Akiko Hoshino aura été de tous les combats pour obtenir une révision du procès de celui qui est devenu, malgré la tendance de la presse locale à le présenter sous un aspect uniquement violent, l’un des détenus politiques emblématiques du Japon, au point d’inspirer le dramaturge Yoji Sakate, qui a retracé l’histoire du couple Hoshino dans Blind Touch (2004).
Le Comité de défense de Fumiaki Hoshino n’a eu de cesse de dénoncer les conditions de sa détention. Ponctuée de périodes d’isolement total, elle a été qualifiée de «cruelle, inhumaine et dégradante» par Amnesty International, qui estime que «le parquet utilise cette affaire pour montrer sa sévérité contre les crimes commis par des mouvements politiques».

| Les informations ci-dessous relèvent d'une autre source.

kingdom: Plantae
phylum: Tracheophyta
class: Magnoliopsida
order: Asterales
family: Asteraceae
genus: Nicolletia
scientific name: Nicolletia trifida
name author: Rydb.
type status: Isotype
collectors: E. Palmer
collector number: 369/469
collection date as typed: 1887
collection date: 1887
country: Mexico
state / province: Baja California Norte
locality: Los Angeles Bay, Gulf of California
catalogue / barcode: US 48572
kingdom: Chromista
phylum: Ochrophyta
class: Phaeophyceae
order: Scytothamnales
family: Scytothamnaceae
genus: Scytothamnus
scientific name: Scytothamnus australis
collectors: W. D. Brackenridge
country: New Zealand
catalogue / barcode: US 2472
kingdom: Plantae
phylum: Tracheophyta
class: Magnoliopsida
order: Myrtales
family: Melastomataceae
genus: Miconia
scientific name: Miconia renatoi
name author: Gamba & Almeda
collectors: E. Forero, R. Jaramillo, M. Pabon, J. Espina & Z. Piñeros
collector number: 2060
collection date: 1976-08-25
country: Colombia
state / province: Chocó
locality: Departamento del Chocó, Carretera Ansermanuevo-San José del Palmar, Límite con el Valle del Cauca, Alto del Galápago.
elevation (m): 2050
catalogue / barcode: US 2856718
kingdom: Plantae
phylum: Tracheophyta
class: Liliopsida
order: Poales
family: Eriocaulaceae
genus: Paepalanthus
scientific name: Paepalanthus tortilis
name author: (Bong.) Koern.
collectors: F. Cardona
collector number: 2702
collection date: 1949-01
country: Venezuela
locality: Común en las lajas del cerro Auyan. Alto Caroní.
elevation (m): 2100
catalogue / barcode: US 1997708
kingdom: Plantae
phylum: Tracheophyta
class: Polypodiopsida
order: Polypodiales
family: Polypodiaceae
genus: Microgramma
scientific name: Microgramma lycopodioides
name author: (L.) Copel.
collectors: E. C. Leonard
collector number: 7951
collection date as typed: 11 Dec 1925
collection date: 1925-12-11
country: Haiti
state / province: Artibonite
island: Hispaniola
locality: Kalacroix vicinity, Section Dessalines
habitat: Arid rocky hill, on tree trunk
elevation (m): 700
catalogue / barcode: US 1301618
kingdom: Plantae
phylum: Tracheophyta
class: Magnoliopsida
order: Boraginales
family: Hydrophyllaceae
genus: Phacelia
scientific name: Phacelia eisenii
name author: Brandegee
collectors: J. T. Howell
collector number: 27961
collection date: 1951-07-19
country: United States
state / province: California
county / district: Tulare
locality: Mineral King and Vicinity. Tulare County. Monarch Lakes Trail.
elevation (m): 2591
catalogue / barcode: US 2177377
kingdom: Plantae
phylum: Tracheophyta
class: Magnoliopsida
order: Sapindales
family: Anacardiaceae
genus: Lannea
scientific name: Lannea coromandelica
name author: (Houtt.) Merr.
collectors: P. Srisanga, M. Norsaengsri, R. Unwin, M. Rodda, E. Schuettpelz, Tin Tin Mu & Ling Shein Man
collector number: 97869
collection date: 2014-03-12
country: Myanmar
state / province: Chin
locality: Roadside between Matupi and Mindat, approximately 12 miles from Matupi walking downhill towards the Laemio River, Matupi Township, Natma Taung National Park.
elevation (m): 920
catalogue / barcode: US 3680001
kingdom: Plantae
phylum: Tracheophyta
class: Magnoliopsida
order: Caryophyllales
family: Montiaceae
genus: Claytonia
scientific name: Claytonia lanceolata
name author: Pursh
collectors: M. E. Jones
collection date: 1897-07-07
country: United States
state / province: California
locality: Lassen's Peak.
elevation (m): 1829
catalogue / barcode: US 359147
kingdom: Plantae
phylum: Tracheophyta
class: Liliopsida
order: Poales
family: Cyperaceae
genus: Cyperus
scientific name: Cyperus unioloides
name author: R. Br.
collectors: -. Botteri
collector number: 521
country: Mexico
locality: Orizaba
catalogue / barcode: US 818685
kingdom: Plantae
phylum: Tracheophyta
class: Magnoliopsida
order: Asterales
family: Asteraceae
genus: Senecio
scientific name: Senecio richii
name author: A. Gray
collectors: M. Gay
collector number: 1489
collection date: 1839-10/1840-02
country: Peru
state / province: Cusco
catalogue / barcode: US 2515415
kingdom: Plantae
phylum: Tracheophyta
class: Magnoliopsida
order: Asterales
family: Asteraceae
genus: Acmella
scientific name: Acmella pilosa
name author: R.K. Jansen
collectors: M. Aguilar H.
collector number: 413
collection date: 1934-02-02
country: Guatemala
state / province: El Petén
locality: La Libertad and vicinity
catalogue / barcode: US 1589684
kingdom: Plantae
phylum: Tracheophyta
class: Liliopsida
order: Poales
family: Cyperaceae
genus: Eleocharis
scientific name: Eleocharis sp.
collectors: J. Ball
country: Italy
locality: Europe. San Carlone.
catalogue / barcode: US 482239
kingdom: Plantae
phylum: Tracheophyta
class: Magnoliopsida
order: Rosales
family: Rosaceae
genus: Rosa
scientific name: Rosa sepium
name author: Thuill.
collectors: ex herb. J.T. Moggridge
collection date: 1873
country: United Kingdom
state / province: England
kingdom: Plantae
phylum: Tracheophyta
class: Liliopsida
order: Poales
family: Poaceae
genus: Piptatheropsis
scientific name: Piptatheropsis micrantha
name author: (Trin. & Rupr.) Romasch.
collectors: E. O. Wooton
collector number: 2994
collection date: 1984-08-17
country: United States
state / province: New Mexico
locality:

Elle n’a pourtant pas éteint la flamme militante de Fumiaki Hoshino. «La prison de Tokushima est gelée en hiver. Fumiaki a organisé une manifestation pour obtenir davantage de couvertures. Il les a obtenues», raconte sa femme. Les yakuzas passés par Tokushima ne l’ont pas oublié. Une fois libérés, ils lui envoyaient des colis pour améliorer son quotidien.